No matter where you live, you can look around you and see birds.  Sometimes we don’t pay any attention, and those feathered friends may seem invisible,  but if you are quiet and attentive, you will notice them, going about their business in a purposeful and interesting way.

By calling your day care children’s attention to birds, you add a new dimension to your nature studies.  Many benefits result, including:

New vocabulary:  feather, beak, fly, glide, perch, build nest, hop, peck, plus many opportunities to use conversation about what the birds are doing and why.

Appreciation of difference so many different kinds of birds.  Name the birds as best you can, from robin to seagull to duck to wren to pigeon.   Listen to the different noises they make!  It is a good exercise in stillness to stay quiet and hear the sounds of the birds, best early in the morning and late in the afternoon.

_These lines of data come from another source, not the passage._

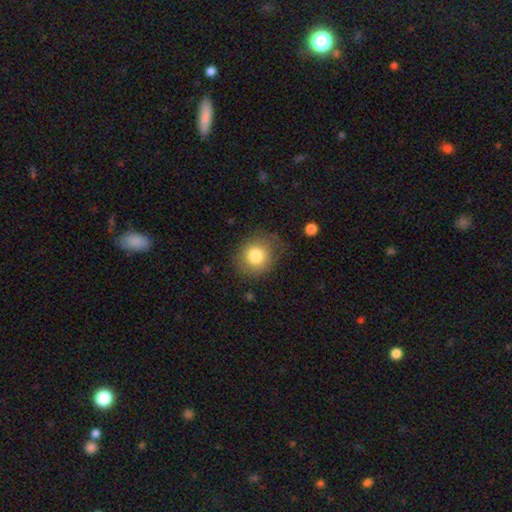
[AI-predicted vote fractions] Smooth or featured? smooth (80%)
How rounded? round (82%)
Merging? none (75%)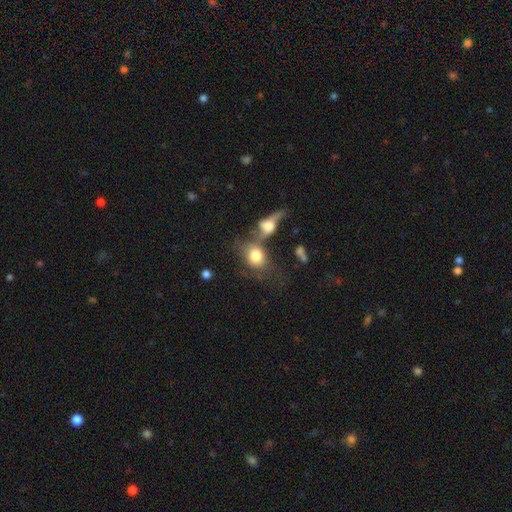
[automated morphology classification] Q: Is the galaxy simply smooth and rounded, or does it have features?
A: smooth — 73%.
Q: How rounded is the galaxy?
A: in between — 50%.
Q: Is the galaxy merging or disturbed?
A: merger — 44%.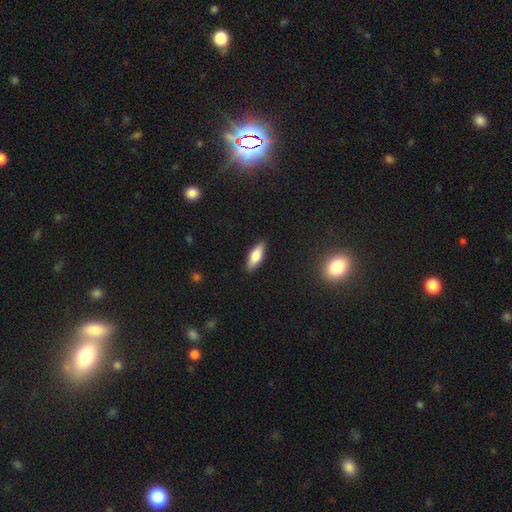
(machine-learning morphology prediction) The model was most divided on "how rounded": in between: 66%, cigar-shaped: 31%, round: 2%. More confident: merging — none (88%); smooth or featured — smooth (76%).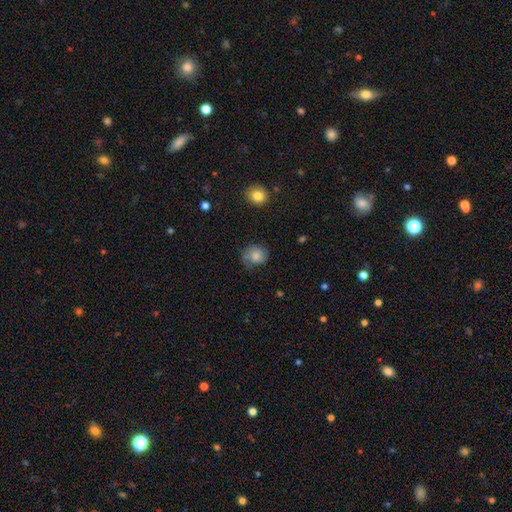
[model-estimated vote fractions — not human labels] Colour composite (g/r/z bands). It shows a smooth galaxy with no disk features (79%) that is round (79%). Merging: none (59%).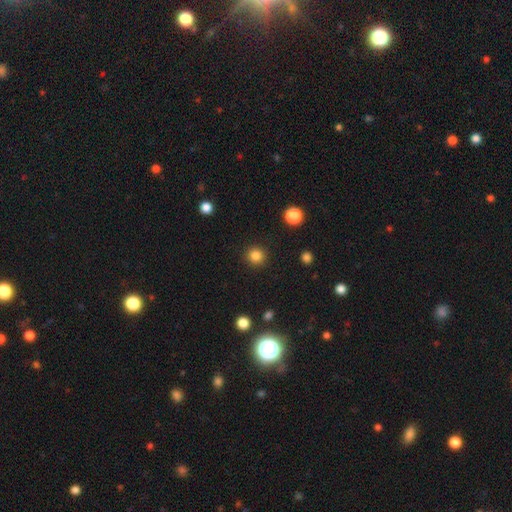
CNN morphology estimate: The model was most divided on "smooth or featured": smooth: 84%, star or artifact: 12%, featured or disk: 4%. More confident: how rounded — round (93%); merging — none (92%).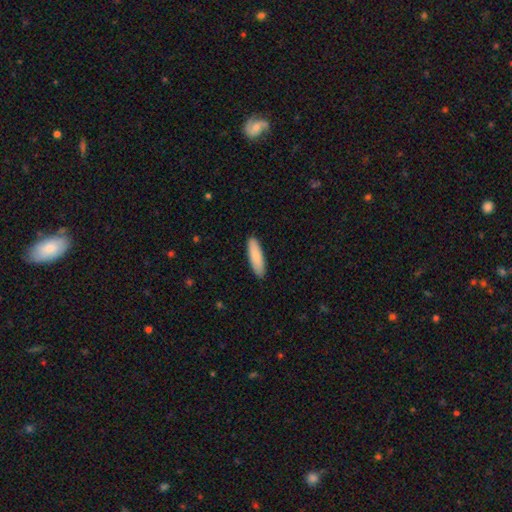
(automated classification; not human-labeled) smooth_or_featured: smooth (p=0.86) [alt: featured or disk p=0.09]
how_rounded: cigar-shaped (p=0.59) [alt: in between p=0.39]
merging: none (p=0.90) [alt: minor disturbance p=0.08]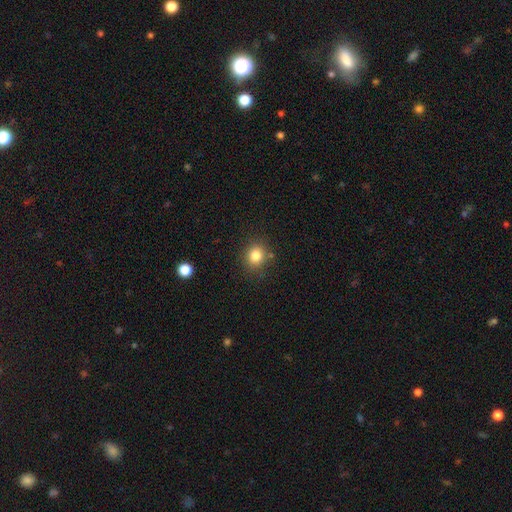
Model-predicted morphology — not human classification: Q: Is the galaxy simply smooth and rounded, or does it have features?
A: smooth — 83%.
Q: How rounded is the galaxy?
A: round — 79%.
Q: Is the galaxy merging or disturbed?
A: none — 83%.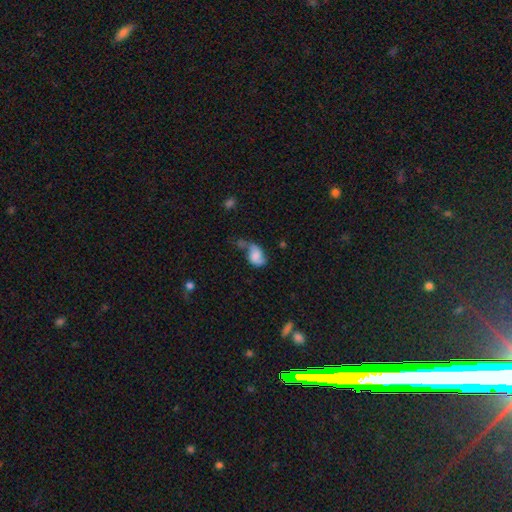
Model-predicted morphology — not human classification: The model was most divided on "merging": none: 29%, minor disturbance: 26%, merger: 23%, major disturbance: 22%. More confident: how rounded — in between (81%); smooth or featured — smooth (57%).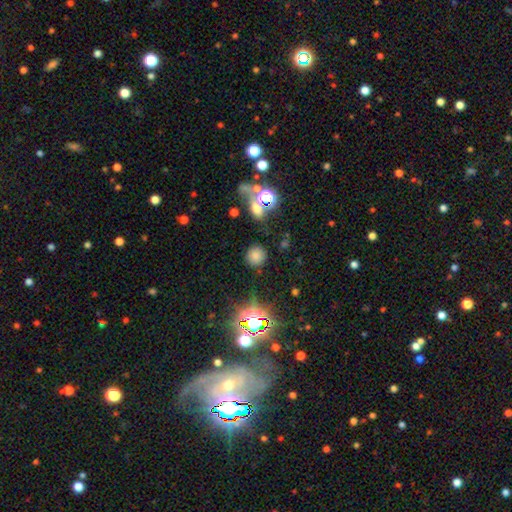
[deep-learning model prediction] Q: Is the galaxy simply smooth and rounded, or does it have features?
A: smooth — 71%.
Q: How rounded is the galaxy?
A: round — 89%.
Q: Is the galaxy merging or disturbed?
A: none — 81%.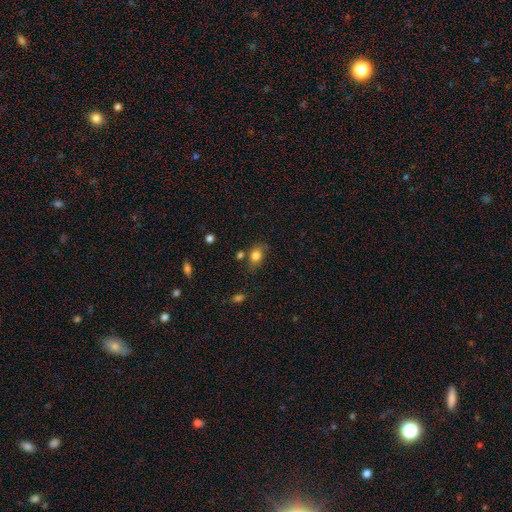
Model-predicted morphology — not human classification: A smooth galaxy with no disk features (80%) that is in between round and cigar-shaped (67%).

Vote fractions:
- Smooth or featured? smooth: 80% / star or artifact: 10% / featured or disk: 10%
- How rounded? in between: 67% / round: 30% / cigar-shaped: 2%
- Merging? none: 63% / minor disturbance: 22% / merger: 9% / major disturbance: 6%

Helping activities:  Children can help the birds by sharing in providing a bird feeder, especially in the winter.  In the spring they can put out string, yarn and other items for nest building.  If they spot baby birds, children can observe the adult birds finding food and feeding their young.  You can discuss with them ways to help a baby bird if they find one.

Expanding imagination:  Children may want to pretend to be birds, create nests and fly, talk about what it might be like living high in the trees or looking down on us.

Visual arts:  It would be fun to paint with feathers (you can buy them at a craft store) or use materials to draw, make collages of bird pictures cut from magazines.  Stamping would be fun, with images of bird feet, which you could stamp in various patterns… be creative!

Books and Music Look in your local library for stories featuring birds.  Look through your music collection.  I’m sure you will find songs with birds. One that comes to my mind is:  “When the red, red robin comes bob, bob, bobbin’…”

Noodle Nests – A recipe “for the birds!”

  • 1 tub (16 oz) of your favorite ready-to spread frosting. (or your homemade)
  • 4 cups cooked chow mein noodles
  • small jelly beans or green grapes
  1. Cover a cookie sheet with wax paper
  2. Heat the frosting, stirring constantly, until it is liquid.  Remove from heat.
  3. Stir in the 4 cups of chow mein noodles and stir until they are all coated.  Drop the mixture by ¼ cup about 1 inch apart on the cookie sheet.
  4. Make a hollow in each using the back of the spoon.  Let stand until firm.
  5. Use jelly beans or perhaps green grapes to be eggs in the nests.  Makes approx 16 nests.